Dev possible while curbing pollution

Says WB senior director emphasising use of modern technology
Karin Erika Kemper

Rapid and unplanned urbanisation is affecting the quality of life in the capital as it is facing severe pollution due to the urban sprawl.

For controlling pollution, drastic measures have to be taken, said Karin Erika Kemper, senior director for the Environment and Natural Resources (ENR) Global Practice at the World Bank.

Air pollution has a direct effect on human health. In addition, the country is losing one percent (around Tk 20,000 crore) of the gross domestic product (GDP) every year due to air pollution, she added, citing a recent ongoing WB study on Bangladesh. 

“In Dhaka, one can see the haze and can feel the air pollution,” she said during an interview last week while visiting the country.

She said pollution affects on various levels. The poor are the worst sufferers.

Pollution also affects the competitiveness of a country, she said. When a company or an industry takes a decision about investing somewhere, it looks at the environmental aspects including air and river quality.

So, it is both health and competitiveness of the country that are affected, she added.

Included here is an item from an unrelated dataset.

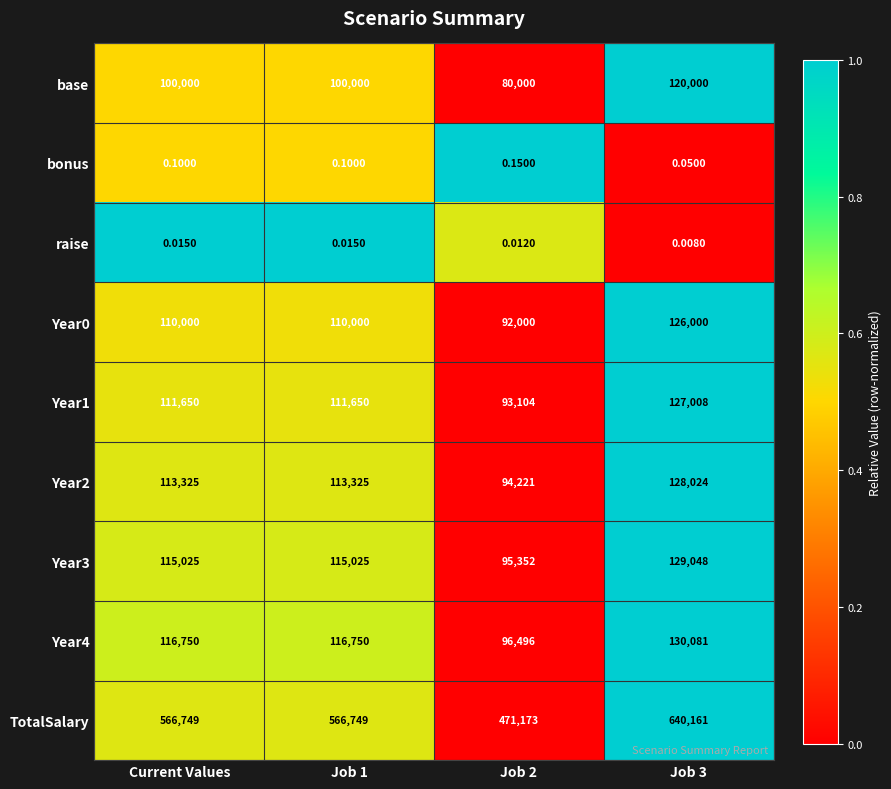

Is the value of Year2 at Job 1 greater than the value of TotalSalary at Job 1?

No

After nine years, Karin, who has many years of experience in working for World Bank's environment programme in Bangladesh, revisited the country.

This time around, she said she noticed more vehicles on the streets and a lot of urbanisation going on in the capital.

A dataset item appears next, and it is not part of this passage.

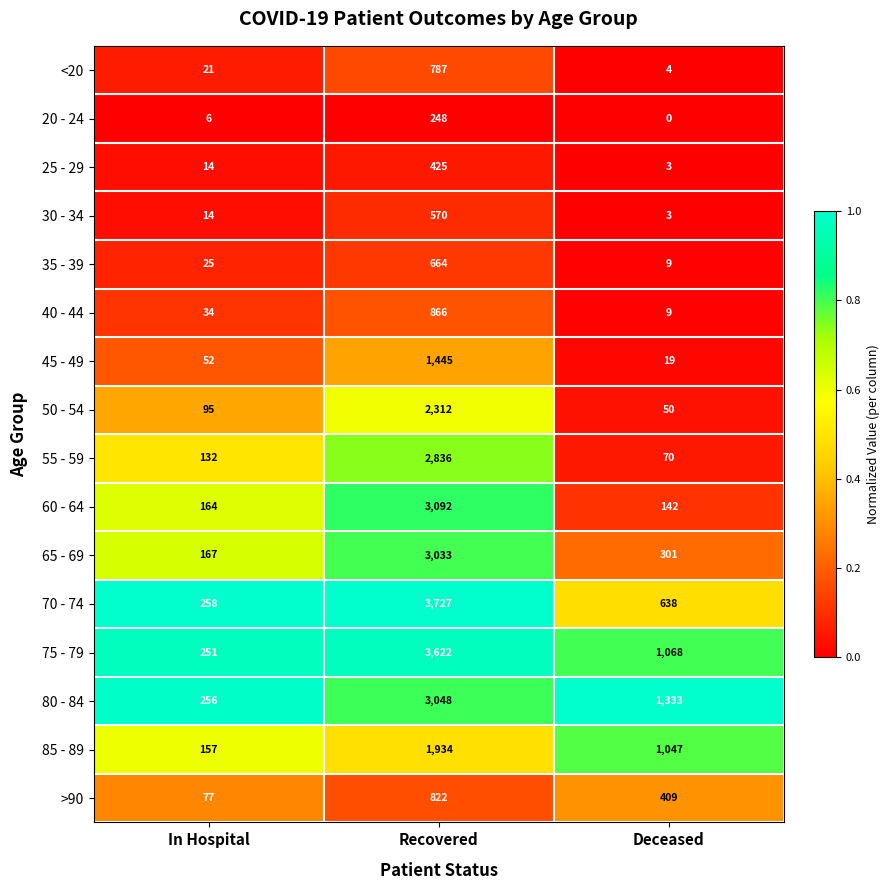

True or false: 75 - 79 has a value of 86 at In Hospital.

False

All these are a sign of economic growth. But time taken for going from one place to another has increased drastically than what was before, she said. Now it has become much more intense.

While talking about economic growth and sustainable environment, Karin said Bangladesh needs to escalate its economic growth to bring poor people out of poverty. But at the same time, the government needs to focus on controlling pollution.

When asked, how it is possible to make a balance between escalations of economic growth and slowing down the environment degradation, she said, “It's possible by using modern technology.”

“We have seen that a number of countries and mega cities have managed their pollution and they have continued growing,” she said. She gave an example saying, she just came to Dhaka after attending the World's Sustainable Development Forum in New Delhi, India. There were discussions, for instance, on how Japan took drastic measures in Tokyo to curb pollution.

“And we all know Japan has continued growing a lot while curbing their air pollution,” she said.

Also, Mexico City took clear measures against air pollution, and yet Mexico's GDP continued to grow.

In Dhaka's case, during winter, around 58 percent of the pollution comes from brick kilns. So, making decisions regarding those and enforcing those will be vital. Using new technology in the brick kilns industry should be an important policy decision for Dhaka, she said.

Another example of using new technology will be cleaner vehicles.

 “Actually Dhaka has done that already, when it introduced the CNG [Compressed Natural Gas]. It was essentially using the enhanced technology for its motor vehicles and at a time it really brought down pollution. Now, it may be the time for a next step,” she said.

When asked what about China as they do not care about curbing pollution and they have become one of the largest economies in the world, she said China has very much changed its stance towards pollution. In the last few years, China has really started to curb its air pollution and focused on reforestation. The World Bank is involved in a large project with China to reduce its air pollution. Beijing itself has taken a number of steps such as closing certain coal-fired power plants that were in its vicinity.

When asked whether it was possible to maintain a higher growth by managing natural resources in a sustainable way, she said a country has different types of capitals. It has human capital, manmade capital or the infrastructure and natural capital. The idea is that one brings these three types of capitals into balance. “Also, you would need better infrastructure and services, especially to serve the poor. A country will also need more water supply, electricity and transport.”

“You will also need human capital. Bangladesh has been very good at development of human capital… education and reducing maternal mortality.”

Bangladesh has really improved its human capital and it is continuing to do that, she said. “Now it's time to invest in the natural capital. Because, a country needs to manage all its assets to grow in a sustainable way.” Natural capital can be defined as the stocks of natural assets which include geology, soil, air, water and all living things. When asked whether she thinks Bangladesh, which has a large population, can manage its environment in a sustainable way, she said she is convinced that it can be done. “There has been GDP growth of more than 6 percent in Bangladesh for an entire decade. I think entrepreneurship and innovation in the country and the global technological change will enable Bangladesh to do so, which I am really very confident about.”

Lately, the prime minister of Bangladesh emphasised the importance of blue economy, when asked how she thinks the country can maximise its benefit from that, Karin said, “It's great that the prime minister has emphasised blue economy as it is a very important part of the economy.” The idea of blue economy is that you combine sustainable coastal and ocean management with sustainable growth and development. Bangladesh has a large coastal zone and there are around 30 million people who depend on this coastal economy.  Now it is the question how the country can maintain the integrated coastal zone management.

For instance, maintaining the coastal forest and mangroves that provide the nursery for fish that people depend on. At the same time, it is necessary to be climate resilient because that is also important for people living in the coastal zones, she said.